First, let’s return to the above point about diversity. Yes, diversity of the soil microbiome operates similarly to diversity in the gut microbiome, but diversity in the soil microbiome also directly affects diversity in the gut microbiome. Poor-quality soil leads to less nutritious crops. In some ecosystems, for example, legumes work with a specific soil bacteria to mineralize nitrogen in a way that makes it bioavailable to the rest of the plant community in that ecosystem. So, in those ecosystems, without the bacteria, or without the legumes, the whole ecosystem suffers. Poor soil quality also leads to less nutritious grasses, which affects the gut microbiome of ruminants who graze on those grazes, and as we’ve covered, the quality of the microbiome affects health in a number of ways. Thus, if we don’t pay attention to the quality of our soil’s microbiome, even the meat we eat will not be as nutritious as it could be.
But here’s where things get startlingly freaky, because the connection between the soil microbiome and gut microbiome runs even deeper than we’ve covered so far. DNA sequencing has found that bacteria in soil swaps genetic information with bacteria in the gut via a process called horizontal gene transfer. Scientists refer to this as a “gene network,” and it’s massive: 10,000 unique genes are regularly transferred between 2,234 bacterial genomes, and this transfer happens across species. This process is how antibiotic-resistant superbugs are created, but it’s also essential for the proliferation of healthy bacteria in both the gut and soil.

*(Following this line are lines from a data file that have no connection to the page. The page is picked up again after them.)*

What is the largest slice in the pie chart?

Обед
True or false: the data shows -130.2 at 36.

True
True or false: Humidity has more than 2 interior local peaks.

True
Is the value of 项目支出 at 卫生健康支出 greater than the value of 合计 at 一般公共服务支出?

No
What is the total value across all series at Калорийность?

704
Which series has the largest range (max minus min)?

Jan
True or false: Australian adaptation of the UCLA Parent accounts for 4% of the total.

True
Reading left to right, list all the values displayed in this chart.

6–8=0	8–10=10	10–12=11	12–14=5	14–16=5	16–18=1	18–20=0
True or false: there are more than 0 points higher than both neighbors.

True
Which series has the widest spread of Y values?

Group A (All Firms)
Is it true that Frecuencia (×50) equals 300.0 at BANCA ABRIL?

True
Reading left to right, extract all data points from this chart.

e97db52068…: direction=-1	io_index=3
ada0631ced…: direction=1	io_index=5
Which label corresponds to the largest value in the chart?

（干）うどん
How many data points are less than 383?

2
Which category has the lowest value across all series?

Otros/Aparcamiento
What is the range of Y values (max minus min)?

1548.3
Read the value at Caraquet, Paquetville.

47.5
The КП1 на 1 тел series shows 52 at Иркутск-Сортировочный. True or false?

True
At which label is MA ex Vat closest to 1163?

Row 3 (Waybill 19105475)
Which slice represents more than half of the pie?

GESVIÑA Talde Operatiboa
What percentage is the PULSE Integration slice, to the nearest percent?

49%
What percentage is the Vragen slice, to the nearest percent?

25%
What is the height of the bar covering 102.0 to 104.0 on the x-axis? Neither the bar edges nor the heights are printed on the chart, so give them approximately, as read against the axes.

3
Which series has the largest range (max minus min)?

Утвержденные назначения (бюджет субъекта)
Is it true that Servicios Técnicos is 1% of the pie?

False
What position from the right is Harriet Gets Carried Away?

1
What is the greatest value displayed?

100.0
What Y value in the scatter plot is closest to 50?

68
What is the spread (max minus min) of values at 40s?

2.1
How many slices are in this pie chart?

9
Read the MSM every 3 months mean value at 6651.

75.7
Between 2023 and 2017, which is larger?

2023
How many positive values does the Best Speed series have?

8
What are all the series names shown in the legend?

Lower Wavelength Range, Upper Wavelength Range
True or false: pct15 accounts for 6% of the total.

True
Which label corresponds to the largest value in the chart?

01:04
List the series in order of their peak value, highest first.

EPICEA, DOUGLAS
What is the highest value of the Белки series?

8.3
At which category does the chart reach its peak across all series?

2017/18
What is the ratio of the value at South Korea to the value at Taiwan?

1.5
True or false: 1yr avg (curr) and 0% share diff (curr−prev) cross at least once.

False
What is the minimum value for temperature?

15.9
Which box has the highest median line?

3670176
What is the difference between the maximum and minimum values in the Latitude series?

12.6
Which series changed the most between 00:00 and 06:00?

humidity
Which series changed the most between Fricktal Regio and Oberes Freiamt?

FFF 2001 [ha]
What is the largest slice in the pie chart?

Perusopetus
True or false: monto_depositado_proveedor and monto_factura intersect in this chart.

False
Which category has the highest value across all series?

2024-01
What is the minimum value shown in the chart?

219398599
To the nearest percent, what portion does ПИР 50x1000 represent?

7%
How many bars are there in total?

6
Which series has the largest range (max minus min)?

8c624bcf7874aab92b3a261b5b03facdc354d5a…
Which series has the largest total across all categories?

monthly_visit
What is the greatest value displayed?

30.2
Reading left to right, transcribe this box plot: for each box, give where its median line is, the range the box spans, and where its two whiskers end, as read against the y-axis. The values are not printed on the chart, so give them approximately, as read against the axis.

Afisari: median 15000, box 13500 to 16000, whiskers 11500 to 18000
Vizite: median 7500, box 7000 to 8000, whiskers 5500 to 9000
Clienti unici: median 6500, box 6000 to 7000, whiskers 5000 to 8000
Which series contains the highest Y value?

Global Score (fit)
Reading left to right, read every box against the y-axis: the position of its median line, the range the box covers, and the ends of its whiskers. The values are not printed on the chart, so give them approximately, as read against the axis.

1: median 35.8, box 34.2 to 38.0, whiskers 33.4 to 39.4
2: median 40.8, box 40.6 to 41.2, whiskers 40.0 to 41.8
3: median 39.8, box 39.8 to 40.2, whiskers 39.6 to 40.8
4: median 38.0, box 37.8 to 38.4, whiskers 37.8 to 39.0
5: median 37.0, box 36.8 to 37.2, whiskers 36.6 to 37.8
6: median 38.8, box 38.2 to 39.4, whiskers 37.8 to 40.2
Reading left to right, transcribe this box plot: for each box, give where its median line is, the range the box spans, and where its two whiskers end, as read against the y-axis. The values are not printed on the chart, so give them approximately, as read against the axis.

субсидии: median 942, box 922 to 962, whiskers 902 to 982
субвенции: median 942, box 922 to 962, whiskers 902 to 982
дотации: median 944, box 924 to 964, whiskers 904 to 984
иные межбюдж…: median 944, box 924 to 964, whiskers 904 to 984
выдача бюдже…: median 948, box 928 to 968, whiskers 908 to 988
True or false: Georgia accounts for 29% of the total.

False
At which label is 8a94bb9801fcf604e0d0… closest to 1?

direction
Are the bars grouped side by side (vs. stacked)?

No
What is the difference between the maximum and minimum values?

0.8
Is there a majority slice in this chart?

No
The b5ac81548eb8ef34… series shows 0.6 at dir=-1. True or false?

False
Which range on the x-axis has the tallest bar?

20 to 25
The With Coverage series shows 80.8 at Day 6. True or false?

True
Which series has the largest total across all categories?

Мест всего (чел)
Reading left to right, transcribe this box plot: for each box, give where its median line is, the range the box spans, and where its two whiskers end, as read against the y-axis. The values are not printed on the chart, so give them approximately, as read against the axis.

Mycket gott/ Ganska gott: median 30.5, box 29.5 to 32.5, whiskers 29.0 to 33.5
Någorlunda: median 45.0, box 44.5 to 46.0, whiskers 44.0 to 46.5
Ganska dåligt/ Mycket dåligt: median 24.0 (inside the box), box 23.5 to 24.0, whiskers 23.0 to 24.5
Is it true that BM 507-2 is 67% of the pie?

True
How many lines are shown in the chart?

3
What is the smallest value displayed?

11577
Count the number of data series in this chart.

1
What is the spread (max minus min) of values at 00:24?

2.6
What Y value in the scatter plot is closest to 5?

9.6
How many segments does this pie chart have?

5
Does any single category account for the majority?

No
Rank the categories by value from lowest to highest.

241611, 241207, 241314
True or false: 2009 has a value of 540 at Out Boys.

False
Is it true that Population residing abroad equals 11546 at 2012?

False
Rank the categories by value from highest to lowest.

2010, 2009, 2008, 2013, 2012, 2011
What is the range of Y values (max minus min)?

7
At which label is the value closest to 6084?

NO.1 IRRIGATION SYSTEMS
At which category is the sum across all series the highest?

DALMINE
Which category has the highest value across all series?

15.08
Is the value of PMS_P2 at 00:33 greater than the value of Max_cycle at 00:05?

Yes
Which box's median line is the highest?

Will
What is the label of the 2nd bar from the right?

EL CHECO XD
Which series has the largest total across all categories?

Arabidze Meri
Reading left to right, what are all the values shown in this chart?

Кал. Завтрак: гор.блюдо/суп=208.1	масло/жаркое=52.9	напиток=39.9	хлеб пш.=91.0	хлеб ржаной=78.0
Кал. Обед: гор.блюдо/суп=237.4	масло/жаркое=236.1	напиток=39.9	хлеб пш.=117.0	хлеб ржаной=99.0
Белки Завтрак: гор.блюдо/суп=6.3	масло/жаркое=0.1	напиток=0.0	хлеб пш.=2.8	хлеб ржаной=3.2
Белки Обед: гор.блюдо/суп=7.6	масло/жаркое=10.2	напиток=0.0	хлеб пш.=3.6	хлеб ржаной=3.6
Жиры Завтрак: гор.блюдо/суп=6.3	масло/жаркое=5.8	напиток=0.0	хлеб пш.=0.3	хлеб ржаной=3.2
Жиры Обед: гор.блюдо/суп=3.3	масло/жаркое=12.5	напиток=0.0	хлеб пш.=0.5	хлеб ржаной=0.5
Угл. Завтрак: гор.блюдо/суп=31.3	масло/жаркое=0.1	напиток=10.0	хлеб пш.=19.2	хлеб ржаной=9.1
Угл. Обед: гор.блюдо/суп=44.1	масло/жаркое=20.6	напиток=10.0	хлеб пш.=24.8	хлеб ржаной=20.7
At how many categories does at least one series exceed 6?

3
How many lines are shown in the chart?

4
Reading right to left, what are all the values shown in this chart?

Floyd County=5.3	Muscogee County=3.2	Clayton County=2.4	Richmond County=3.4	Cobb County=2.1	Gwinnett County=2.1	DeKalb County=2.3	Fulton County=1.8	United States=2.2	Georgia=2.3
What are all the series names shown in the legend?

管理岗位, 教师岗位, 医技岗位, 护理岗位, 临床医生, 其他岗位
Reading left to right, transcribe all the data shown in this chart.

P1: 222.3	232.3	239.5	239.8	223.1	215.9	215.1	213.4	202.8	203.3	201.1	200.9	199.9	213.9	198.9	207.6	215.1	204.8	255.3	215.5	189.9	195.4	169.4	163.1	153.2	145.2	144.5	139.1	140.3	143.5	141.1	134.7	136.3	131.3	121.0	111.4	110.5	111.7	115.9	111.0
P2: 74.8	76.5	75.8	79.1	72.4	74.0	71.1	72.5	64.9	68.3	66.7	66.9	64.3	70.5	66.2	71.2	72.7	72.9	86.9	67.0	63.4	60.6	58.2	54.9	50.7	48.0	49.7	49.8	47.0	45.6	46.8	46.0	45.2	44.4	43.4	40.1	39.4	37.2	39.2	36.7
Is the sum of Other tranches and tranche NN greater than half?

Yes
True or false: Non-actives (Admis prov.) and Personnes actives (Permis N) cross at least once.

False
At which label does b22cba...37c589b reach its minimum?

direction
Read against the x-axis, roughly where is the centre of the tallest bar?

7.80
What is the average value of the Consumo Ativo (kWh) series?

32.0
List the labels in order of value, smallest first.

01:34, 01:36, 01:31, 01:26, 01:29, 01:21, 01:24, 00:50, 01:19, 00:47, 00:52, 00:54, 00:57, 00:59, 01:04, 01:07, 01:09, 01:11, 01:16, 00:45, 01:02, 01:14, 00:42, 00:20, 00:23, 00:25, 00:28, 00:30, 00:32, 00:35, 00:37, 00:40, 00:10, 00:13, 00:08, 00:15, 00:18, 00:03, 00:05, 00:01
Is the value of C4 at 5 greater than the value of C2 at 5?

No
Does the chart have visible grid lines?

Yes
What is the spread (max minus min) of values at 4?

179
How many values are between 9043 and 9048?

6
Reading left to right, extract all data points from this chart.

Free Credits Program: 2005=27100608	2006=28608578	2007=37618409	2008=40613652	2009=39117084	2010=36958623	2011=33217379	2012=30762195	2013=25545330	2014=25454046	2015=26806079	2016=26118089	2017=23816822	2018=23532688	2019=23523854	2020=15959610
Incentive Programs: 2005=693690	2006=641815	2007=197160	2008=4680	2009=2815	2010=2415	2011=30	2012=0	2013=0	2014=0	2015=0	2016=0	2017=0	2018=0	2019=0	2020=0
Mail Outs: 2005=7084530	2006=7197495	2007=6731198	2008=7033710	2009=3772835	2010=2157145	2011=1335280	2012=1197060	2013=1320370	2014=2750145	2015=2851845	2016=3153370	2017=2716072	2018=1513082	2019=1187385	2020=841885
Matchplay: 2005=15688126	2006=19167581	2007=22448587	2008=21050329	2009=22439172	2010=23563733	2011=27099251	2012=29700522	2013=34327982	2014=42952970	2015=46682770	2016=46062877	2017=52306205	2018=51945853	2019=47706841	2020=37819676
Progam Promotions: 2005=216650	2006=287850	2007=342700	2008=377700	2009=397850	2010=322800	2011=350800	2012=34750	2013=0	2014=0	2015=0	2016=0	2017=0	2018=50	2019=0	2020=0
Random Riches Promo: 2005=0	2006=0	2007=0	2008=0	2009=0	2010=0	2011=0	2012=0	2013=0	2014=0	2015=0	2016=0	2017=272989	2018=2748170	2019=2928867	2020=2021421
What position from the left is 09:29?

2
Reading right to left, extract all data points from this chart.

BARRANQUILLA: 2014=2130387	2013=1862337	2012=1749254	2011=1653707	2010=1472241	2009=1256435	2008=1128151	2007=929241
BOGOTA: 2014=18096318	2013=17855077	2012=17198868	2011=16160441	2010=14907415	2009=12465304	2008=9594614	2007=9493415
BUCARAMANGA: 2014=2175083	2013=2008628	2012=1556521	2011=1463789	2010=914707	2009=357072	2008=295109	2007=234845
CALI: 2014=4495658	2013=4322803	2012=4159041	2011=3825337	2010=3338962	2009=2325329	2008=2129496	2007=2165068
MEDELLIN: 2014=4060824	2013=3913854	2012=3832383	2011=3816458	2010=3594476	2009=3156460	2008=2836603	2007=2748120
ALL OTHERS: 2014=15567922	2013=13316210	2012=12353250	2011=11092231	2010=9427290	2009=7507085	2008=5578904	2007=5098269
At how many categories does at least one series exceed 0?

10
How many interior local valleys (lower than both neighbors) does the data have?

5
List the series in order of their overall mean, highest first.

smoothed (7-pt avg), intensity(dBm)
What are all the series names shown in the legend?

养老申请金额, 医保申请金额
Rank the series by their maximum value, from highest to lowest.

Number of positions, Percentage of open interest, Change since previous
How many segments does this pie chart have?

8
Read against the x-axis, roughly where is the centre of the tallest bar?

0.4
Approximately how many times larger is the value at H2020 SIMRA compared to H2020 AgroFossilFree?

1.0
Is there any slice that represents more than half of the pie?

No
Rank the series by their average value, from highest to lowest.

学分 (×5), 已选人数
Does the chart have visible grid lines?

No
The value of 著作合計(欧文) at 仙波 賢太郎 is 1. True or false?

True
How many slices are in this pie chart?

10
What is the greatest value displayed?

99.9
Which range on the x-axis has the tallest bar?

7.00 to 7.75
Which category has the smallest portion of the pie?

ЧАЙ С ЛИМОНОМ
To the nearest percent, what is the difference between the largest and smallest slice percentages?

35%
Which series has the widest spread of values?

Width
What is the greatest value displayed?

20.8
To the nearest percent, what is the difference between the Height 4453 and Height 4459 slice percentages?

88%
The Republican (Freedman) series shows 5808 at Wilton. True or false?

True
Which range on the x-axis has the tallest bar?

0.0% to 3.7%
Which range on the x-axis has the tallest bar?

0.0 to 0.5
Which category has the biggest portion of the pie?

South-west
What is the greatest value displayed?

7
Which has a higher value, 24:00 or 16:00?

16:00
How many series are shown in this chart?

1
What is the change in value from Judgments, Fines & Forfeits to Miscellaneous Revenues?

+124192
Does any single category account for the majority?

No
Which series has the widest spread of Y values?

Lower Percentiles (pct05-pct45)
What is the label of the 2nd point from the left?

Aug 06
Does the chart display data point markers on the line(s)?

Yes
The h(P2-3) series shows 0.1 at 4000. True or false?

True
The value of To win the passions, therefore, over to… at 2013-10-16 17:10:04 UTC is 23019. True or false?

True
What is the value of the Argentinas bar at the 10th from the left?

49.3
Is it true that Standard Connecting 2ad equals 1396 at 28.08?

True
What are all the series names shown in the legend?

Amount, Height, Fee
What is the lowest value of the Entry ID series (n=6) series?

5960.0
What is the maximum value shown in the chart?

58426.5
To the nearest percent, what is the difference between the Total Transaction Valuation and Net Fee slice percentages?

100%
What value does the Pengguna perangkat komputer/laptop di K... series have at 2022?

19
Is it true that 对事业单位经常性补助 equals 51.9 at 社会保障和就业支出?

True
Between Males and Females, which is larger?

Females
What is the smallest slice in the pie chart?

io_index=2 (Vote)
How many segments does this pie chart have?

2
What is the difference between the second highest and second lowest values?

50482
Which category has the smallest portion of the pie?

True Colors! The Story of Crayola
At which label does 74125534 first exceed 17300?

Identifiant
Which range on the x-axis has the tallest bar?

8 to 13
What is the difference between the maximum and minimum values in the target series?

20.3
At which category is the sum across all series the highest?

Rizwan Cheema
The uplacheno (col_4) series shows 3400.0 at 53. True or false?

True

Of course, glyphosate interferes with this process by killing good bacteria. And, perhaps worse, genetically engineered foods introduce genetic information into the ecosystem that isn’t necessarily meant to be there.
Stunning Complexity
The complexity of the soil microbiome, and the way it affects the health of all other creatures in the ecosystem and the food chain, is simply stunning. Soil microbiomes are hyper-local, meaning the bacteria population in one plot of soil can be completely different from the population in a plot of soil even a few thousand feet away. One study found that the soil at the foot of Washington’s Rattlesnake Mountain is notably different from the soil found at the top, just 3500 feet away.
The health of most of the planet’s soil is currently in dire straights. While we can attempt soil transplants to improve one location’s microbiome by introducing bacteria from another location’s (similar to a fecal matter transplant, which is often used to improve the microbiome of unhealthy human digestive systems), that would only be addressing the symptoms, not the underlying problem.
Only by changing our agricultural system, by reverting to a system in which all organisms in an ecosystem—a diversity of plants, animals, insects, and microorganisms—are recognized as crucial to the survival of the ecosystem, can we ensure that our soil, crops, animals, and even our digestive health, will thrive.